In un editoriale su Democratica, Spicola esprime il suo disappunto per la posizione assunta da Viale Trastevere rispetto alle manifestazioni organizzate in risposta all’appello di Greta Thunberg . “I temi ambientali – spiega Spicola – sono inseriti nelle indicazioni nazionali per il curriculum delle scuole superiori in tutti gli indirizzi di studio,  cioè sono temi da “programma scolastico””.

“Lo stesso Presidente Mattarella – continua – ha tenuto a sottolineare l’importanza della sensibilizzazione, e non solo dell’azione”. “Temi da giovani che poi passano in secondo piano da adulti?

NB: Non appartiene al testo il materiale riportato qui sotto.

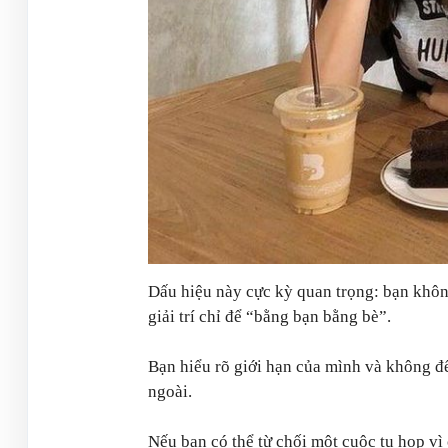
Dấu hiệu này cực kỳ quan trọng: bạn khôn
giải trí chỉ để “bằng bạn bằng bè”.
Bạn hiểu rõ giới hạn của mình và không để
ngoài.
Nếu bạn có thể từ chối một cuộc tụ họp vì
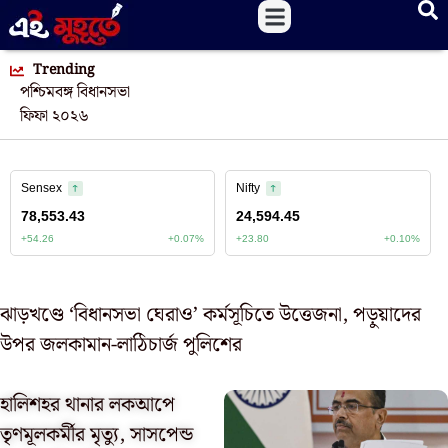
Trending
পশ্চিমবঙ্গ বিধানসভা
ফিফা ২০২৬
ঝাড়খণ্ডে ‘বিধানসভা ঘেরাও’ কর্মসূচিতে উত্তেজনা, পড়ুয়াদের
উপর জলকামান-লাঠিচার্জ পুলিশের
হালিশহর থানার লকআপে
তৃণমূলকর্মীর মৃত্যু, সাসপেন্ড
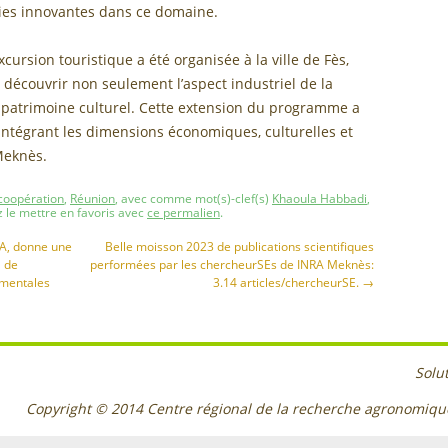
gies innovantes dans ce domaine.
ursion touristique a été organisée à la ville de Fès,
 découvrir non seulement l’aspect industriel de la
 patrimoine culturel. Cette extension du programme a
 intégrant les dimensions économiques, culturelles et
Meknès.
 coopération
,
Réunion
, avec comme mot(s)-clef(s)
Khaoula Habbadi
,
z le mettre en favoris avec
ce permalien
.
RA, donne une
Belle moisson 2023 de publications scientifiques
l de
performées par les chercheurSEs de INRA Meknès:
ementales
3.14 articles/chercheurSE.
→
Solu
Copyright © 2014
Centre régional de la recherche agronomiq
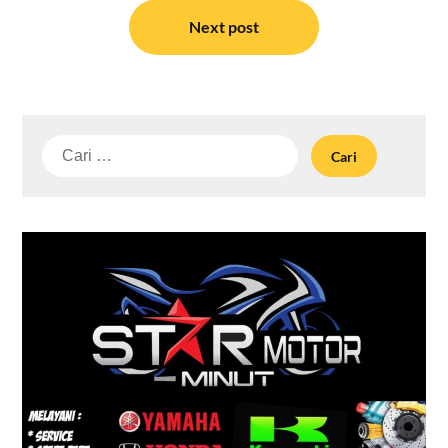
Next post
Cari
untuk:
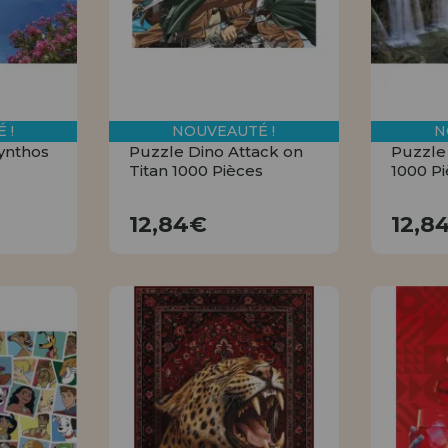
 !
NOUVEAUTÉ !
N
ynthos
Puzzle Dino Attack on
Puzzle 
Titan 1000 Pièces
1000 P
12,84€
12,84€
12,8
R
ACHETER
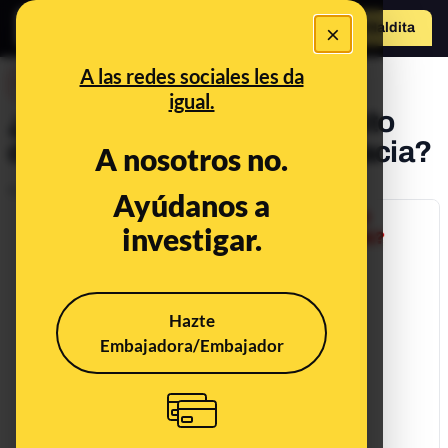
×
Hazte Maldit
a
Abrir menú
A las redes sociales les da
DESINFO
igual.
¿Qué sabemos del supuesto
documento del CDR de Gracia?
A nosotros no.
Publicado el
Mar 27, 2018, 12:13:00 PM
Ayúdanos a
investigar.
Hazte
Embajadora/Embajador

Come se non fossero prioritari?” chiede in modo caustico l’esponente Dem.

L’Europa c’è, il Miur no

Un passaggio importante riguarda i temi dell’ecologia e il ruolo fondamentale che hanno avuto in tal senso le politiche europee. “Sarebbe da rendere merito a quell’Europa che tanti andiamo dicendo “Europa sì ma non così”, che proprio sui temi ambientali invece, “Sì, proprio così“, perché ha fatto da argine in questi anni, con enormi resistenze, a politiche nazionali dissennate”.

Poi l’attacco a viso aperto al Miur. Il quale – secondo Spicola – avrebbe potuto giocare una parte importante nel rendere la manifestazione costruttiva e propositiva. “Per il nostro Ministero dell’Istruzione, Università e Ricerca, aderire in maniera ufficiale alla giornata di sciopero avrebbe contribuito a fugare il sospetto di velleitarismo idealistico giovanile. In cui molti vorrebbero confinare questa mobilitazione, per farne materia “da maturità”, di riflessione matura”.

Come?

“Approfondendo i passi che si son fatti, i trattati sul clima, le tante indicazioni europee e nazionali, che quando arrivano vengono accolte anche nelle loro famiglie storcendo il naso. Tanti gli esempi: dai nostri sacchetti biodegradabili per far la spesa alle ecotasse sulle auto da cui son partite le proteste dei gilet giall francesi. Mostrando come, se un tempo il nemico erano le idealizzazioni retoriche, oggi il nemico è la polarizzazione di parte, che confonde capre e cavoli, che fa di tutta l’erba un fascio e che riduce a rivendicazioni di pochi, temi e difese per tanti. Questa mobilitazione che sul piano delle adesioni studentesche sarà massiccia, poteva rientrare in una delle attività di quella “materia non materia” che sarà per la prima volta oggetto d’esame, ovvero Cittadinanza e Costituzione.

“Qualcuno potrebbe dire – argomenta Spicola – possono farlo comunque, in altro modo, nelle classi, con altri eventi. Io dico piuttosto: un’occasione persa. Per il Ministero, per il Ministro. Per la Scuola. E invece no, da Bussetti solo un laconico: “Andate a scuola”. Ma anche questo è “fare scuola”, direi che questi ragazzi e queste ragazze, dando senso concreto a quello che studiano e facendolo loro, faranno scuola eccome. Peccato”.